# How long until new package builds comb?



## chr157y (Feb 14, 2013)

How long does it take for a new package to start building comb? I installed our bees late Saturday. The have sugar water and a pollen patty on the bottom of the hive. It's been pretty cold here at night, dropping down into the 30s. During the days it's been averaging in the low 60s. I peeked in the hive today and they were in a cluster. I see a few fly in every now and then.


----------



## HappyBeeing (Apr 6, 2013)

I did exactly what you did and they take some syrup and very little patty since we have fruit trees for pollen already and they are going for that.I got my bees the 9th and they have 6 combs going now but stopped the progress to fill out the first ones they did. I saw Only a cluster for several days (like you) with similar weather---actually we had 65-, but they were building the beginnings of several combs in the middle of their cluster using their sugar(I know now). When better weather hit they went gang busters making what they'd started much bigger and easy to see and count through my window! Best wishes! I bet yours have begun too!

EXERCISE A -> In the thread about new package bees building comb, how many combs did HappyBeeing's bees have going?

INPUT FOR THIS TASK ->

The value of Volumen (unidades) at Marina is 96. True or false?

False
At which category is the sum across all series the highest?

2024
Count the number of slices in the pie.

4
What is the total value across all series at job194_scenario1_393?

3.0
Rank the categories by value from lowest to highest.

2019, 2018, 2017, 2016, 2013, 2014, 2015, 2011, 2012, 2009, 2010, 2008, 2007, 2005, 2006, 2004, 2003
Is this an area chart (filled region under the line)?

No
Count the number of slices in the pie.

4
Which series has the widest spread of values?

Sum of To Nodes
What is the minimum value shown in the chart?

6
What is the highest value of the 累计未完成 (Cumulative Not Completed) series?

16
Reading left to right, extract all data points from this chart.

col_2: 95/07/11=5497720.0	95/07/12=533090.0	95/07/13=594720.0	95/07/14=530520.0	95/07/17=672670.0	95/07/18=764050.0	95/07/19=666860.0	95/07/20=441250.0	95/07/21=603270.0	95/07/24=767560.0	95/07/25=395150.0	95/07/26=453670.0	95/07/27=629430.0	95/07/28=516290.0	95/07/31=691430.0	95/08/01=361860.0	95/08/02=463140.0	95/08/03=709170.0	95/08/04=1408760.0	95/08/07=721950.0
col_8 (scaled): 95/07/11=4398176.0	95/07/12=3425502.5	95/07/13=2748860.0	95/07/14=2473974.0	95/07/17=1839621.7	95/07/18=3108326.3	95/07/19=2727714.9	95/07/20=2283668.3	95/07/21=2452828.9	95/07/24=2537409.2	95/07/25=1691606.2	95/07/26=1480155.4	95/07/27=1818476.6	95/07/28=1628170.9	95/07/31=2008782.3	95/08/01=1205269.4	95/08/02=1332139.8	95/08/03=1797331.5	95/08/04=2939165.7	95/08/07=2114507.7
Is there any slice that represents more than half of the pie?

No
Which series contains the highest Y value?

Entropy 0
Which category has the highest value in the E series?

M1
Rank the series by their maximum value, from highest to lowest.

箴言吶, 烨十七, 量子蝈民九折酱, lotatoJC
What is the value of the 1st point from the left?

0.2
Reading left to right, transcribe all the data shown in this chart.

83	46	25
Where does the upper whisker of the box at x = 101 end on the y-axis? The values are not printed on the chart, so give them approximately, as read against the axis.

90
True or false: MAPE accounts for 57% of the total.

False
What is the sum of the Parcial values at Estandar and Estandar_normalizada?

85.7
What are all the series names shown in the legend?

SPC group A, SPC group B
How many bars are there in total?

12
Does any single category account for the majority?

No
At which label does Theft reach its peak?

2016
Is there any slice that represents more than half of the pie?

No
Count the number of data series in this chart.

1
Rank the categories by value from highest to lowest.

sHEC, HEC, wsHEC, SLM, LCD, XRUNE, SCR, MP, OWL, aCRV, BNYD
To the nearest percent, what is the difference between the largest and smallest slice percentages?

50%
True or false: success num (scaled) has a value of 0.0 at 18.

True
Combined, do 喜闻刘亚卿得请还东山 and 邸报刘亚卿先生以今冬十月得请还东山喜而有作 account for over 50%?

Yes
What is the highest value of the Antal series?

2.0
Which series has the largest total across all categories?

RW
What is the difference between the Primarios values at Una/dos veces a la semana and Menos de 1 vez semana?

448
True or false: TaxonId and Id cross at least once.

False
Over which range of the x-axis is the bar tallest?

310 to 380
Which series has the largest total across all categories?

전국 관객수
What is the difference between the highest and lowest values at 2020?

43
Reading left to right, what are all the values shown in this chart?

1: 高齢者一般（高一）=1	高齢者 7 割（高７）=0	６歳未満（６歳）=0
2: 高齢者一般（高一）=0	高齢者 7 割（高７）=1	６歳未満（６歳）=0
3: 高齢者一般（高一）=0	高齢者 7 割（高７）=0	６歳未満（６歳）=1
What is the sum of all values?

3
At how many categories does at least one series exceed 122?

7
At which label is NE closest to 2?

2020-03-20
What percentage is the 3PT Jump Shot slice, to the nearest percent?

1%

EXERCISE B -> Extract and reproduce verbatim the lines of the entries from the first line of the entries through the line that contains "What is the minimum value shown in the chart?", inclusive.

EXPECTED OUTPUT A -> Six combs.

EXPECTED OUTPUT B ->
The value of Volumen (unidades) at Marina is 96. True or false?

False
At which category is the sum across all series the highest?

2024
Count the number of slices in the pie.

4
What is the total value across all series at job194_scenario1_393?

3.0
Rank the categories by value from lowest to highest.

2019, 2018, 2017, 2016, 2013, 2014, 2015, 2011, 2012, 2009, 2010, 2008, 2007, 2005, 2006, 2004, 2003
Is this an area chart (filled region under the line)?

No
Count the number of slices in the pie.

4
Which series has the widest spread of values?

Sum of To Nodes
What is the minimum value shown in the chart?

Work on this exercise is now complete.